Records from a collection
--- START ---

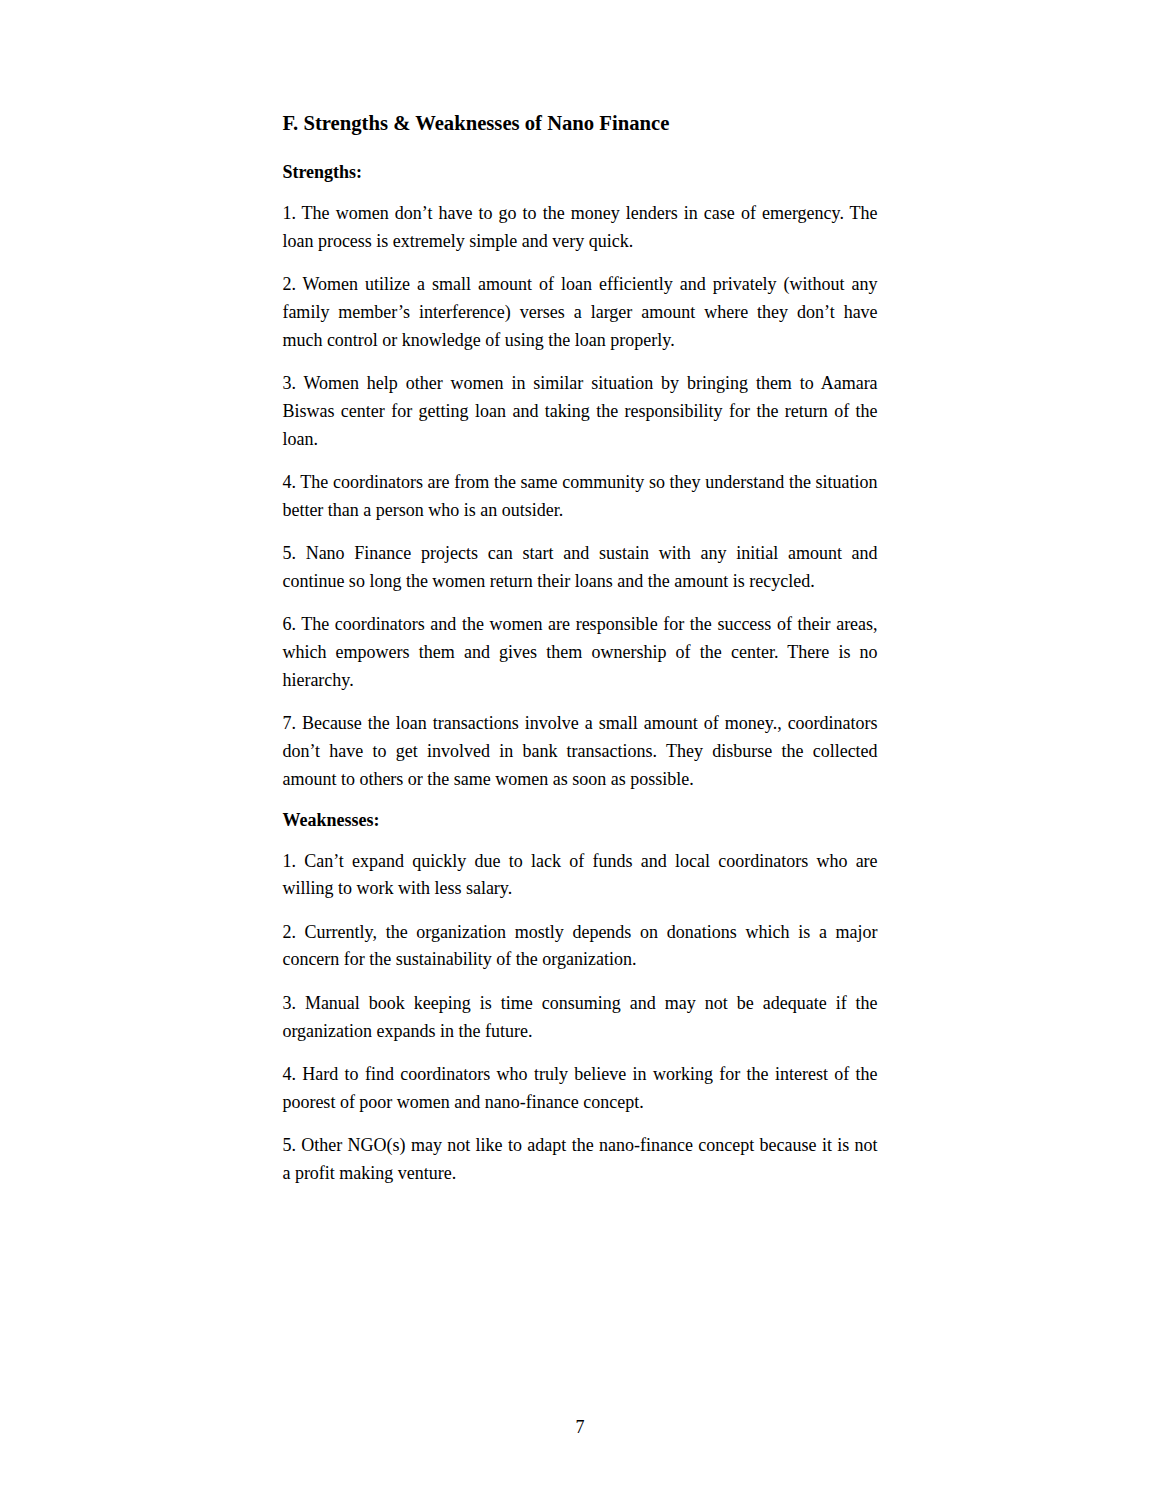F. Strengths & Weaknesses of Nano Finance
Strengths:
1. The women don’t have to go to the money lenders in case of emergency. The loan process is extremely simple and very quick.
2. Women utilize a small amount of loan efficiently and privately (without any family member’s interference) verses a larger amount where they don’t have much control or knowledge of using the loan properly.
3. Women help other women in similar situation by bringing them to Aamara Biswas center for getting loan and taking the responsibility for the return of the loan.
4. The coordinators are from the same community so they understand the situation better than a person who is an outsider.
5. Nano Finance projects can start and sustain with any initial amount and continue so long the women return their loans and the amount is recycled.
6. The coordinators and the women are responsible for the success of their areas, which empowers them and gives them ownership of the center. There is no hierarchy.
7. Because the loan transactions involve a small amount of money., coordinators don’t have to get involved in bank transactions. They disburse the collected amount to others or the same women as soon as possible.
Weaknesses:
1. Can’t expand quickly due to lack of funds and local coordinators who are willing to work with less salary.
2. Currently, the organization mostly depends on donations which is a major concern for the sustainability of the organization.
3. Manual book keeping is time consuming and may not be adequate if the organization expands in the future.
4. Hard to find coordinators who truly believe in working for the interest of the poorest of poor women and nano-finance concept.
5. Other NGO(s) may not like to adapt the nano-finance concept because it is not a profit making venture.
7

--- END ---

Verbatim transcription needed, from the opening line of the entries above through the line containing "4. The coordinators"; pictures do not belong in it.

**TASK RESULT:**
F. Strengths & Weaknesses of Nano Finance
Strengths:
1. The women don’t have to go to the money lenders in case of emergency. The loan process is extremely simple and very quick.
2. Women utilize a small amount of loan efficiently and privately (without any family member’s interference) verses a larger amount where they don’t have much control or knowledge of using the loan properly.
3. Women help other women in similar situation by bringing them to Aamara Biswas center for getting loan and taking the responsibility for the return of the loan.
4. The coordinators are from the same community so they understand the situation better than a person who is an outsider.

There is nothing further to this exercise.